The assessment carried out by Digital Security of almost 100 connected solutions offers unprecedented insights into the way cybersecurity issues are handled by the Internet of Things market.
Transport and logistics, home automation, wellbeing and health, smart cities and safety: Digital Security assessed the overall security of nearly 100 IoT solutions using innovative technologies.
The assessment included both IoT hardware and software security and an audit of the associated applications and services used to create a connected solution.
Results show a considerable discrepancy between security needs and the measures implemented by manufacturers
“We were surprised to see that connected games are much securer than a lot of critical medical equipment,” said Thomas Gayet, Director of Digital Security’s CERT-UBIK, the department in charge of carrying out security assessments in the company’s dedicated laboratory.
“Quite apart from the different industry sectors, awareness of cybersecurity varies enormously from one company to another, which often gives free rein to innovation – to the detriment of essential measures for data and user security,” added Jean-Claude Tapia, Chairman of Digital Security.

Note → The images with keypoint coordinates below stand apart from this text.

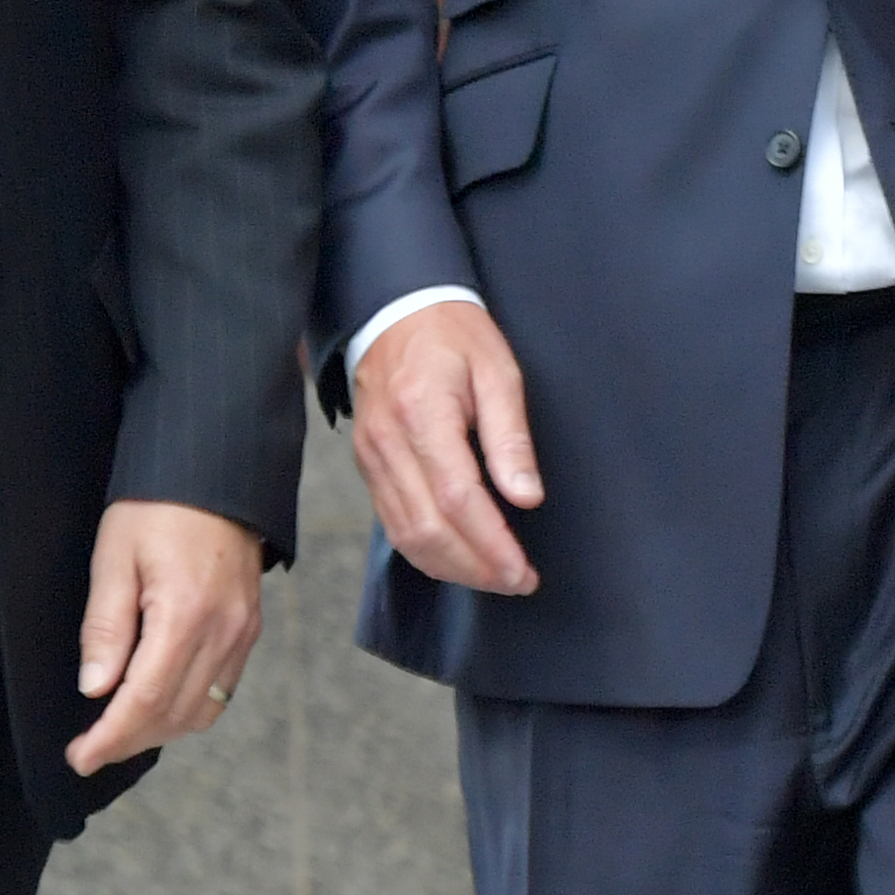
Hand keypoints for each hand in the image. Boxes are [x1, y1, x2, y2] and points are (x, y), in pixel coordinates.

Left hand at [68, 499, 266, 776]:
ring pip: (201, 710)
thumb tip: (95, 688)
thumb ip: (106, 628)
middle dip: (128, 741)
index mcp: (186, 613)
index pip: (145, 698)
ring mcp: (242, 633)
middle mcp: (223, 631)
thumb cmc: (156, 509)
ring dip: (158, 731)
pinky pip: (220, 689)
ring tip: (118, 731)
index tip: (80, 757)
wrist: (217, 477)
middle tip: (88, 750)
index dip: (110, 736)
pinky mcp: (248, 630)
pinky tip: (155, 704)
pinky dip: (185, 709)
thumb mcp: (114, 559)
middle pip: (174, 714)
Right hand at [354, 298, 541, 594]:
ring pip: (406, 534)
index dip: (491, 543)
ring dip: (452, 567)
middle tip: (518, 582)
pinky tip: (459, 561)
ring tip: (496, 579)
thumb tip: (526, 496)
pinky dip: (426, 552)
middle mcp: (389, 443)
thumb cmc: (453, 336)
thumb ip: (510, 436)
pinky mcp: (368, 466)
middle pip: (428, 527)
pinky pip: (392, 522)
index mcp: (423, 414)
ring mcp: (372, 457)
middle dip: (476, 567)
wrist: (394, 312)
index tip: (523, 570)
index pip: (457, 497)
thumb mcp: (498, 371)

The Top #5 most common vulnerabilities found in connected objects
The assessment conducted revealed a list of the most common vulnerabilities found in connected devices:
- #1: Unsecured updates: no encryption or signature for firmware updates;
- #2: Use of default secret questions for passwords: keys and passwords already used in the production environment;
- #3: Unsecured communications: weak or no encryption or integrity check by electronic signature for communications;
- #4: Data stored in plain text: encryption not used for local data storage;
- #5: Presence of debugging interfaces meaning the hardware components of the device can be taken over.

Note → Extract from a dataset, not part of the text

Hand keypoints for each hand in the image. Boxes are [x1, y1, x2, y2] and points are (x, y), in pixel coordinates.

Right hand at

Whilst these vulnerabilities allow hackers to access a connected device and the data on it, compromising the servers can often lead to all the connected solutions deployed by the manufacturer being taken over.
The “IoT Qualified Security” label is more necessary than ever
For Digital Security, these findings confirm the validity of its IQS certification approach (IoT Qualified Security, a security standard for solutions that deploy connected objects and covering all the components used to provide the service).
Launched in December last year, the IQS label, in closed beta version, currently covers a number of Digital Security’s industrial clients. This initiative, the only one of its kind in the market, addresses the needs of hardware and software manufacturers and end clients using commercial IoT solutions.